Re: [PATCH] locking/atomic: atomic: Use arch_atomic_{read,set} in generic atomic ops
From: Peter Zijlstra
Date: Fri Jan 27 2023 - 09:34:54 EST
On Fri, Jan 27, 2023 at 02:49:46PM +0100, Jules Maselbas wrote:
> Hi Peter,
>
> On Fri, Jan 27, 2023 at 12:18:13PM +0100, Peter Zijlstra wrote:
> > On Thu, Jan 26, 2023 at 06:33:54PM +0100, Jules Maselbas wrote:
> >
> > > @@ -58,9 +61,11 @@ static inline int generic_atomic_fetch_##op(int i, atomic_t *v) \
> > > static inline void generic_atomic_##op(int i, atomic_t *v) \
> > > { \
> > > unsigned long flags; \
> > > + int c; \
> > > \
> > > raw_local_irq_save(flags); \
> > > - v->counter = v->counter c_op i; \
> > > + c = arch_atomic_read(v); \
> > > + arch_atomic_set(v, c c_op i); \
> > > raw_local_irq_restore(flags); \
> > > }
> >
> > This and the others like it are a bit sad, it explicitly dis-allows the
> > compiler from using memops and forces a load-store.
> Good point, I don't know much about atomic memops but this is indeed a
> bit sad to prevent such instructions to be used.
Depends on the platform, x86,s390 etc. have then, RISC like things
typically don't.
> > The alternative is writing it like:
> >
> > *(volatile int *)&v->counter c_op i;
> I wonder if it could be possible to write something like:
>
> *(volatile int *)&v->counter += i;
Should work, but give it a try, see what it does :-)

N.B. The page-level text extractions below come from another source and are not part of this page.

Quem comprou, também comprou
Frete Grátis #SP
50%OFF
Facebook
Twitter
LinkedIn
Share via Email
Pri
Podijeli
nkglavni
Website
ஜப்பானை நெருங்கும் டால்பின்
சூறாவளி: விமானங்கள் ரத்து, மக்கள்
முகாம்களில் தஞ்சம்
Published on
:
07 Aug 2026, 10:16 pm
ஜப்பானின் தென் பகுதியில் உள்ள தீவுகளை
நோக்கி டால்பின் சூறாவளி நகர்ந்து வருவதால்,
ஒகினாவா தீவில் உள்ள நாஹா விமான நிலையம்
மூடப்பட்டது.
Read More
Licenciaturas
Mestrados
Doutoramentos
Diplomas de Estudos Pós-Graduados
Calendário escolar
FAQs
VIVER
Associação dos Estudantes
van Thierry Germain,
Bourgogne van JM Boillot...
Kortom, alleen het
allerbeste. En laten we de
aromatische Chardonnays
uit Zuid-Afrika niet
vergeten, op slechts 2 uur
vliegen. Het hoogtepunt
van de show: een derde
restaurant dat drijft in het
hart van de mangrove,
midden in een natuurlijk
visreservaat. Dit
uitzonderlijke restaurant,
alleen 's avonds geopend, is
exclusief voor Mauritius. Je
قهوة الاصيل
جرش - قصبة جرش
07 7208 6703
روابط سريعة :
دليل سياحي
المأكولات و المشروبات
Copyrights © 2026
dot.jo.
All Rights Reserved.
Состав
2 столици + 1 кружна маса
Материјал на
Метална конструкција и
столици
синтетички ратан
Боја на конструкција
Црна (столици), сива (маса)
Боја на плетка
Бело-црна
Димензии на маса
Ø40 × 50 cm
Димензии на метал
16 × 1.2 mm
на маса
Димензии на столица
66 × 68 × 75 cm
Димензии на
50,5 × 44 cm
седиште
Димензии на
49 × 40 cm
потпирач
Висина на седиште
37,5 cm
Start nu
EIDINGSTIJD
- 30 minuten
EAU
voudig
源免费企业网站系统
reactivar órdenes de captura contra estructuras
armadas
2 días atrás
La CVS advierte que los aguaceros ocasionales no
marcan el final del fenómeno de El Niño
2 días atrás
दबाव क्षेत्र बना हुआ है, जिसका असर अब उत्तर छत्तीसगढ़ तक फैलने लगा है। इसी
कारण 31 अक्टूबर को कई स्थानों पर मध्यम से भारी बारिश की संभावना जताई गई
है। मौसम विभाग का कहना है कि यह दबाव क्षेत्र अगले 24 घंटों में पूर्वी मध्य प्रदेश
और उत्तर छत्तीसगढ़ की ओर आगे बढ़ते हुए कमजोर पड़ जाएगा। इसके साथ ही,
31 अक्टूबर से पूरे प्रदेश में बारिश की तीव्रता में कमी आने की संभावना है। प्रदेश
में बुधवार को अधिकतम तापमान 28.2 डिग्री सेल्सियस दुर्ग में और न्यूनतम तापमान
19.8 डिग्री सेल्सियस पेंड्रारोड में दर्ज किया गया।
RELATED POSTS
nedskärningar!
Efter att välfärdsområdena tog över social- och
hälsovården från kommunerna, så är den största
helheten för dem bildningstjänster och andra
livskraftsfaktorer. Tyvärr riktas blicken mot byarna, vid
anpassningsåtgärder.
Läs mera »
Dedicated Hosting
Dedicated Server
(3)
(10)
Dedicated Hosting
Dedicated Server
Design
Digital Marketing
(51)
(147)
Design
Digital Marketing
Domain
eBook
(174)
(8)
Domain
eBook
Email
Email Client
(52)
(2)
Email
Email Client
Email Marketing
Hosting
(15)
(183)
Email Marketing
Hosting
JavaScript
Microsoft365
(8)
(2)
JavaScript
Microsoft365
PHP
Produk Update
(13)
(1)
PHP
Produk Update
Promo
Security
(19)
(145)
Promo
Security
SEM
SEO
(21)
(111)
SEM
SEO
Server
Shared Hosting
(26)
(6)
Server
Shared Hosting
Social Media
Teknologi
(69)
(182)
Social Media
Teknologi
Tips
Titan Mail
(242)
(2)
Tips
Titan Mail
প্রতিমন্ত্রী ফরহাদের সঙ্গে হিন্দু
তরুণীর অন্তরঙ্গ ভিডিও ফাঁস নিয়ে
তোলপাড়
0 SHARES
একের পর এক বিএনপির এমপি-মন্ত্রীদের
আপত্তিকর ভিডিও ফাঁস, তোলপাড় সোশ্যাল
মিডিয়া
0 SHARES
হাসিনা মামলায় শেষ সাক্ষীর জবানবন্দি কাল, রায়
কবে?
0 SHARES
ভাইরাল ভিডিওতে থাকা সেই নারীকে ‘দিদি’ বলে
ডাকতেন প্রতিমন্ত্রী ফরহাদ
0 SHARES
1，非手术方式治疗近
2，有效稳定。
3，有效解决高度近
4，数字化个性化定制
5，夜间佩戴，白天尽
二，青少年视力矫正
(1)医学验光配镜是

> I also noticed that GCC has some builtin/extension to do such things,
> __atomic_OP_fetch and __atomic_fetch_OP, but I do not know if this
> can be used in the kernel.
On a per-architecture basis only, the C/C++ memory model does not match
the Linux Kernel memory model so using the compiler to generate the
atomic ops is somewhat tricky and needs architecture audits.